----- Page

Jul 2015 Financial News

IMF encourages B’dos to sell assets

Jul 22, 2015

The country faces daunting challenges, including external risks, high fiscal deficit and debt levels, and competitiveness challenges

Barbados should sell some state assets to raise money to repay and lower its public debt, executive directors of the International Monetary Fund (IMF) have said.

The IMF ended its Article IV consultation with Barbados on June 19.

Almost a month later, a press release was issued by the IMF in Washington, DC, USA on July 17.

The IMF “encouraged the (Barbados) authorities to consider divesting some state assets in order to lower debt,” the statement said.

Central government debt excluding securities held by the National Insurance Scheme (NIS) rose to 101 per cent of gross domestic product (GDP) at the end of March 2015, up from 76 per cent of GDP in March 2011.

The IMF said: “The country faces daunting challenges, including external risks, high fiscal deficit and debt levels, and competitiveness challenges.” Against this backdrop, the IMF urged the authorities to implement “a comprehensive reform program that includes strong fiscal adjustment and structural reforms to foster growth and external and debt sustainability.”

----------
----- Supplied entries

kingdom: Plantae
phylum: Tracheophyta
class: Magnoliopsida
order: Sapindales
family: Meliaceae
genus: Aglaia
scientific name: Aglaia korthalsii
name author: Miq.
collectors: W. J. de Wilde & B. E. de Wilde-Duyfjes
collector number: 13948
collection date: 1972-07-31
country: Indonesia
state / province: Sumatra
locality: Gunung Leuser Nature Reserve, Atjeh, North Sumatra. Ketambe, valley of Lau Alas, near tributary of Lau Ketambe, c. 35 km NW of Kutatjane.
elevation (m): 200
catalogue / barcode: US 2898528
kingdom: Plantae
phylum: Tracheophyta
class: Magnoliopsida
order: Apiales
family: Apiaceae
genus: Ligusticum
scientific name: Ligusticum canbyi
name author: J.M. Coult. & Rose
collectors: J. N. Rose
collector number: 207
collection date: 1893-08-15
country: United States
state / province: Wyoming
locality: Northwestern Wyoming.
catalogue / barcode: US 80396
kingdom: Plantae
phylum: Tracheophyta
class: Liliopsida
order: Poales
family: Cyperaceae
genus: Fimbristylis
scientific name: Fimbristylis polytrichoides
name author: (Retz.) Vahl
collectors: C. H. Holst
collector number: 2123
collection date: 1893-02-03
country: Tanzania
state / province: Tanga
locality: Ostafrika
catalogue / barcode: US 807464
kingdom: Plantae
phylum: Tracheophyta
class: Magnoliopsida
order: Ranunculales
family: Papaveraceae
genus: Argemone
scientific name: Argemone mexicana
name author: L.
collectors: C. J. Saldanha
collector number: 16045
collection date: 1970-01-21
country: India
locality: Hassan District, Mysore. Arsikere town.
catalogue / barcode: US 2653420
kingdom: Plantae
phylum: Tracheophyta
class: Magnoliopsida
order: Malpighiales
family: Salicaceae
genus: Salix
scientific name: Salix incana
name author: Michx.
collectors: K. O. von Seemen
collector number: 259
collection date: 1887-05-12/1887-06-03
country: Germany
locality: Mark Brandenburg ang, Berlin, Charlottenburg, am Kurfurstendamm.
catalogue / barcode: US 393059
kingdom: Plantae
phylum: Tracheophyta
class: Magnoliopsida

----------

**Exercises to complete**.
**A.** According to the Barbados article, on what date did the IMF end its Article IV consultation with Barbados?
**B.** Please proceed with the Barbados article, continuing it from its final sentence.
The listing is material separate from the Barbados article.

**Answers to the exercise**.
**A.** June 19.

**B.**
The IMF stressed the “need for continued ambitious adjustment efforts, which could be supported by a simple fiscal anchor as an interim step toward the development of a more comprehensive fiscal rule.” IMF staff also said it is important that Barbados reduce its current spending and address “the stock of government arrears, while securing room to increase public investment.” The IMF said Barbados needs “to improve some universal social programs to ensure they are reaching the most vulnerable.”

On revenue, the IMF “welcomed recent tax measures, and encouraged the authorities to broaden the tax base further and remove tax waivers.” IMF staff also “encouraged the Central Bank (of Barbados) to phase out direct financing of the government and reorient monetary policy toward supporting the fixed exchange rate regime.” Barbados has been printing money by selling securities to the central government to partly finance the same government.

The IMF staff agreed that, “if financing sources are not sufficient, the central bank should allow domestic interest rates to rise to a level that reflects a credible country risk premium”.

To achieve economic growth the IMF recommended the strategy to focus “on strengthening the business environment and improving the efficiency and effectiveness of public services.”

As it has with Trinidad and Tobago, IMF staff complained about the data provided by the Barbados authorities.

IMF directors noted the “inconsistency in GDP data, and encouraged the authorities to quickly resolve these issues, with help from IMF technical experts”.

Barbados economy to grow 1 per cent

Barbados' real GDP growth remained weak in 2014, and was weighed down by fiscal drag and stagnant tourism inflows, the IMF said. Unemployment averaged 12.3 per cent at the end of 2014, the IMF said. However, tourism arrivals jumped over the winter season and real GDP is projected to expand by 1.0 per cent in 2015 as stronger growth in key markets underpins arrivals, the IMF said. Barbados' economy is estimated by the IMF to have expanded 0.2 per cent last year.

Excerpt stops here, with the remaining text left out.